King’s Bounty: Armored Princess Impressions, Part Two

Rock, Paper, Shotgun continues to bring us some firsthand impressions of Katauri’s King’s Bounty: Armored Princess expansion pack. During part two, we learn about our new pet dragon and the changes it brings in comparison to the Chest of Rage we accessed during King’s Bounty: The Legend:

These are, essentially, a collection of uber-spells, only they’re not linked to how much mana you’ve got left, which spells you’ve learned or have one-shot scrolls for, whether you’ve found enough runes to level up your Order, Chaos or Distortion magic. You get the picture. Magic is a pretty complicated business from afar, though I promise it all makes perfect sense a few hours in. The Chest of Rage only made things more complicated splitting these uber-powers into four separate skill trees, each of which levels up individually depending on how much you used them. All a bit much, really though the effects of the four godlike creatures performing these acts of destruction for you were mightily impressive. In AP, you just get a cute dragon all the Rage (a recharging resource used solely for these special attacks) mechanics distilled into one set of abilities, as carried out by said dragon. It’s a lot more straightforward, but it doesn’t decrease the depth of the combat in any way it just takes out some of unnecessary between-fights fuss by consolidating the Rage resource/abilities into one place.

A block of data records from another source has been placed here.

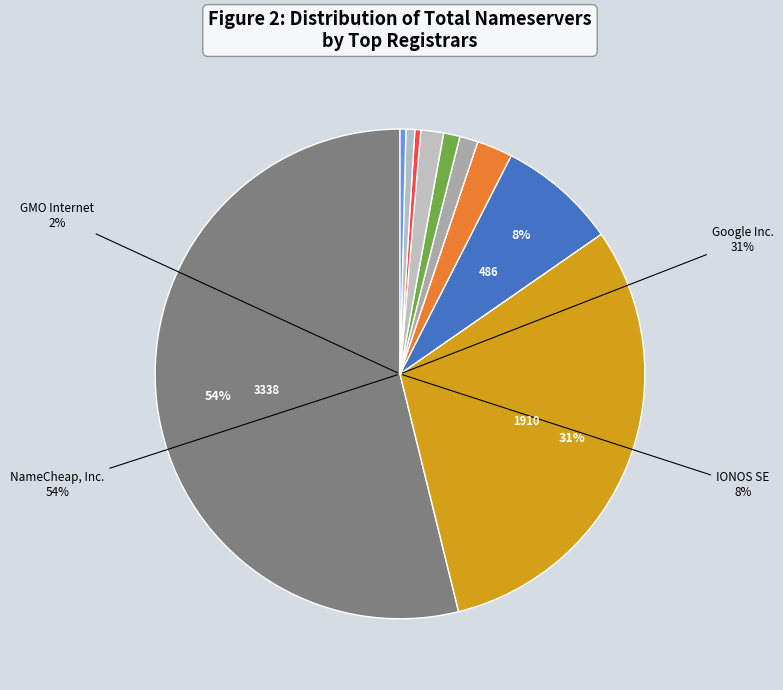

How many slices are in this pie chart?

10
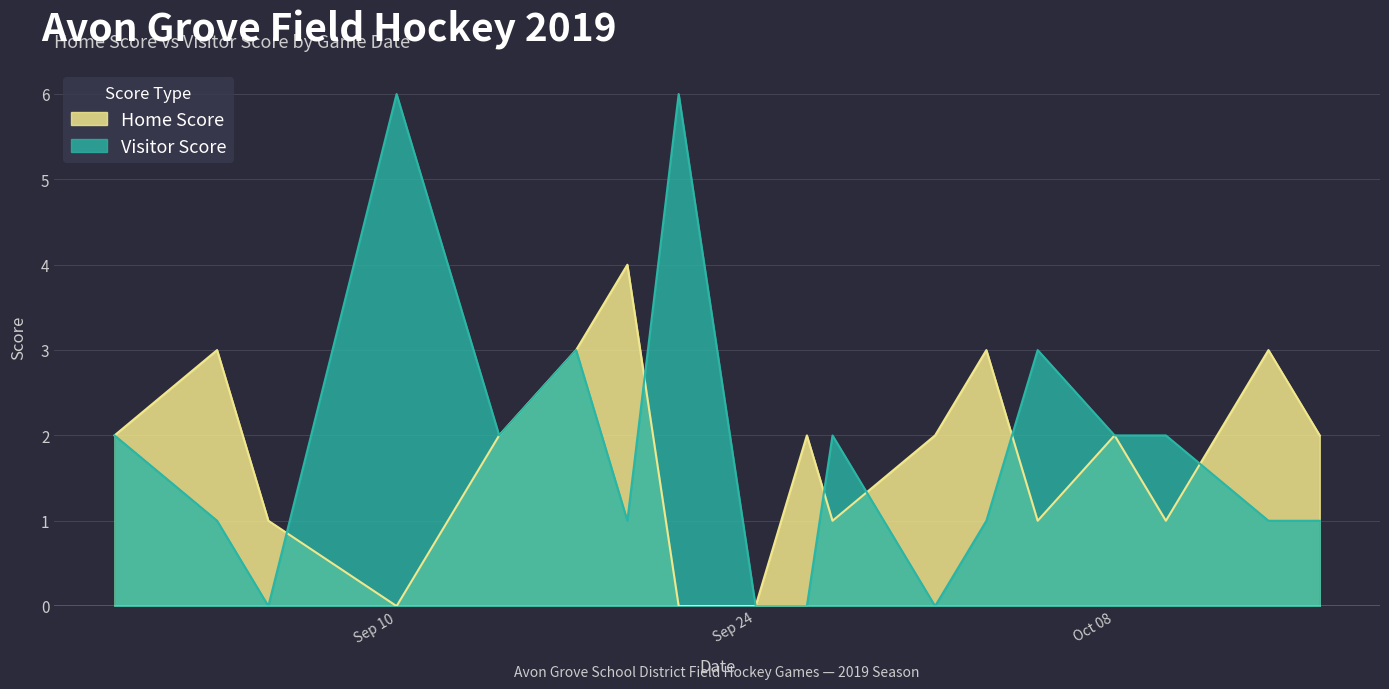

Is it true that Home Score equals 2 at 2019-09-14?

True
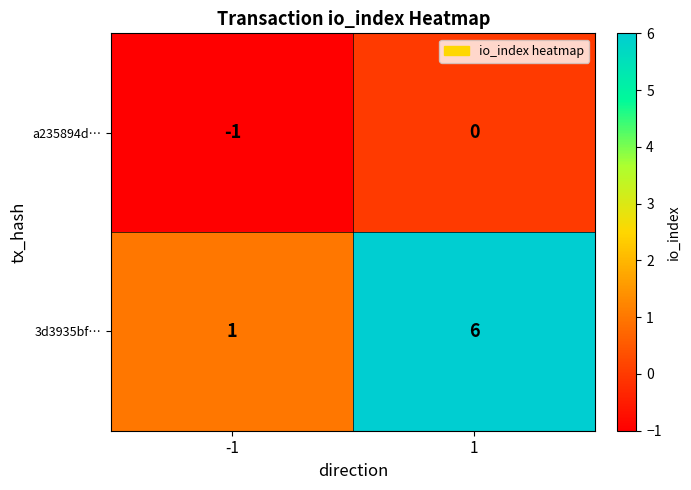

How many values in the 3d3935bf… series are below 6?

1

Maybe it’s a bit too cute, too. It’s a baby dragon, all giant feet and eyes, it falls asleep after its cast one of its powers, it picks apples from a nearby tree that seems to travel everywhere with it while it watches you fight, and it keeps cuddling up to a mysterious snail. I would love it if said snail turned out to be the game’s ultimate big bad. It’s up to something, I’m sure of it. Its inital powers involve a bicycle kick to the face of an unsuspecting enemy and digging up treasure chests like a puppydog retrieving an old bone. It’s cute. Cute-cutey-wutey-cute. I’ve called it Lord Ragington IV in the hope of making it seem a bit less cute, but somehow that’s only made things worse. Well, not worse. Just. cute.